Exercise description: Report how many lines of the listing below contain the string "Зигмунда". Give the number alone.

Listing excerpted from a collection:

____

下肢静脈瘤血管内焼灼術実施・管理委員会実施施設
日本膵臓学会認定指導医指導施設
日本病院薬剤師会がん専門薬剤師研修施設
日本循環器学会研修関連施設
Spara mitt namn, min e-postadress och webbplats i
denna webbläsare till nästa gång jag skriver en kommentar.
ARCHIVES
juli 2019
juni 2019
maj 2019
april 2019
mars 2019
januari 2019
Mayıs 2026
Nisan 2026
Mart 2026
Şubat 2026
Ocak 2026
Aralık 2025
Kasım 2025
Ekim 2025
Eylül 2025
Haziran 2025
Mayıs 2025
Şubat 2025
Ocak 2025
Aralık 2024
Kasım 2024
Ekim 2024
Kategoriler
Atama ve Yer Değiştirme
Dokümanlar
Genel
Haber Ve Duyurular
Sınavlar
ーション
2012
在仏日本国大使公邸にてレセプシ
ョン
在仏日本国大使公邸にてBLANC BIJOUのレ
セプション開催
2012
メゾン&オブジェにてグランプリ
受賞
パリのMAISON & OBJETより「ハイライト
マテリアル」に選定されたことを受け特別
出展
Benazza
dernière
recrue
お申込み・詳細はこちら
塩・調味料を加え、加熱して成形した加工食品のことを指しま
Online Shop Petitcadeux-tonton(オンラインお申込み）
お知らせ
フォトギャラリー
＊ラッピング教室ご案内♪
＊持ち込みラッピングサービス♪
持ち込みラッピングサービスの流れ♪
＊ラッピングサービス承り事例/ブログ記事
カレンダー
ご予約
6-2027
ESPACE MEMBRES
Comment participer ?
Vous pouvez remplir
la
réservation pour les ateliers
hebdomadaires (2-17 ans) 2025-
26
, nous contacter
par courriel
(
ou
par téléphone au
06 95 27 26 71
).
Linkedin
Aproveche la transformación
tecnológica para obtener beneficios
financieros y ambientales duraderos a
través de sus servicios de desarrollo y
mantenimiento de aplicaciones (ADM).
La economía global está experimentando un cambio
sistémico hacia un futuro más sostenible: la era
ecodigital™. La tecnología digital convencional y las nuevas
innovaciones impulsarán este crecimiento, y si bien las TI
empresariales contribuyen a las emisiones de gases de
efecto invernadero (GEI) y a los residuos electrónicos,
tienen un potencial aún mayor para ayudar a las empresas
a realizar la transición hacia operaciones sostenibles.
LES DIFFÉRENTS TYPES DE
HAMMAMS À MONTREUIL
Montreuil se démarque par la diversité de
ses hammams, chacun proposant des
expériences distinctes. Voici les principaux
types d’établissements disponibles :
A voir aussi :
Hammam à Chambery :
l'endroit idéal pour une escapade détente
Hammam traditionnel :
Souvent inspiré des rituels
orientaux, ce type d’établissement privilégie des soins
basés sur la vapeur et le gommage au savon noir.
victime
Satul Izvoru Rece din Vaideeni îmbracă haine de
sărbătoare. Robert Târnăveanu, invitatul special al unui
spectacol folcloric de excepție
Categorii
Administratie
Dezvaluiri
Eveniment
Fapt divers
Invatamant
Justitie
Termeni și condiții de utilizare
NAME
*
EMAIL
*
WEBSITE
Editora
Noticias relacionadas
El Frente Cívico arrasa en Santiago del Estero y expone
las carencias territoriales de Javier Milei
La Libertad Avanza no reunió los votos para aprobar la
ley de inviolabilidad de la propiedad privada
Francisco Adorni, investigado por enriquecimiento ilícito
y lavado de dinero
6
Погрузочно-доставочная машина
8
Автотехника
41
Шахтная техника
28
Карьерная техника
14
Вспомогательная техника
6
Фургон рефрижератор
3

____

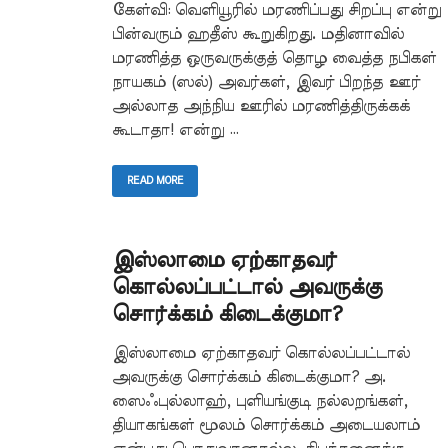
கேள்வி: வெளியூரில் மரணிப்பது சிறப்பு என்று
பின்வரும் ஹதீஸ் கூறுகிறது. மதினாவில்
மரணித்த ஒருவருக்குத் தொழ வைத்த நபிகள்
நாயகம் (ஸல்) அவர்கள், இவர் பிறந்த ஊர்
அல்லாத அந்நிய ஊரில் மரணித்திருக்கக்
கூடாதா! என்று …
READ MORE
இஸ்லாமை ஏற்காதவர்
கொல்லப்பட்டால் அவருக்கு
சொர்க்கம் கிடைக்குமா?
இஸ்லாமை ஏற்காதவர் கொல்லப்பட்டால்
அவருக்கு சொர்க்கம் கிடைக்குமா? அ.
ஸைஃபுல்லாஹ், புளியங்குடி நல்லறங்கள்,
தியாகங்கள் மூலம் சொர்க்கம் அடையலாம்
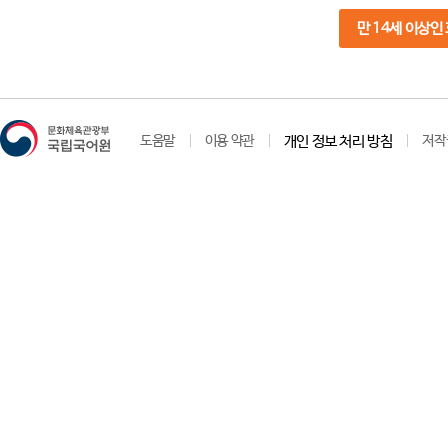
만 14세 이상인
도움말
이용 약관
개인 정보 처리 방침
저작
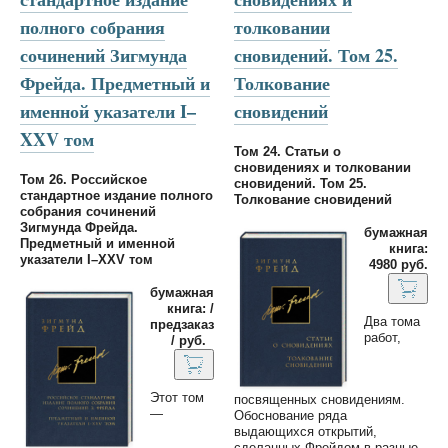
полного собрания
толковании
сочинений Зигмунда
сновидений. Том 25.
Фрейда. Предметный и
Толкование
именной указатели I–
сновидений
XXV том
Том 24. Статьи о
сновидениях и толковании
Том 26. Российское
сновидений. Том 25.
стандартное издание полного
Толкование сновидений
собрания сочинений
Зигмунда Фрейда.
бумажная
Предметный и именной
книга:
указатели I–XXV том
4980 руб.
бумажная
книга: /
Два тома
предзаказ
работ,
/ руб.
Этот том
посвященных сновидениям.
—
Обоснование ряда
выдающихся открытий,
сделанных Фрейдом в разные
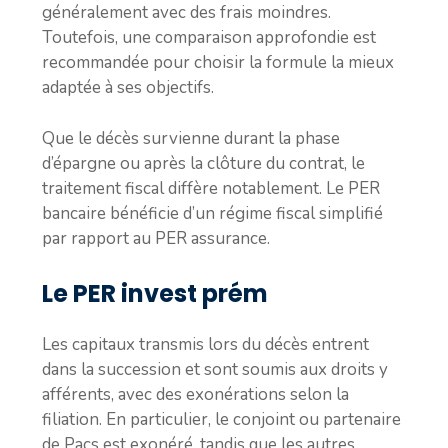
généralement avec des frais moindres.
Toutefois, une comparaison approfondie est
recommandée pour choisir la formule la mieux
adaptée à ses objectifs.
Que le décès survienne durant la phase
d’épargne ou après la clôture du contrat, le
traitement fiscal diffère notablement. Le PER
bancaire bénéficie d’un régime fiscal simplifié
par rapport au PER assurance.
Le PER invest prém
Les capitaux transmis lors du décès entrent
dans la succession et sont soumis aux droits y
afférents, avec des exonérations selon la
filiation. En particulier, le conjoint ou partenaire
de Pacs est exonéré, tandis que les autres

____

Solution to this exercise: 2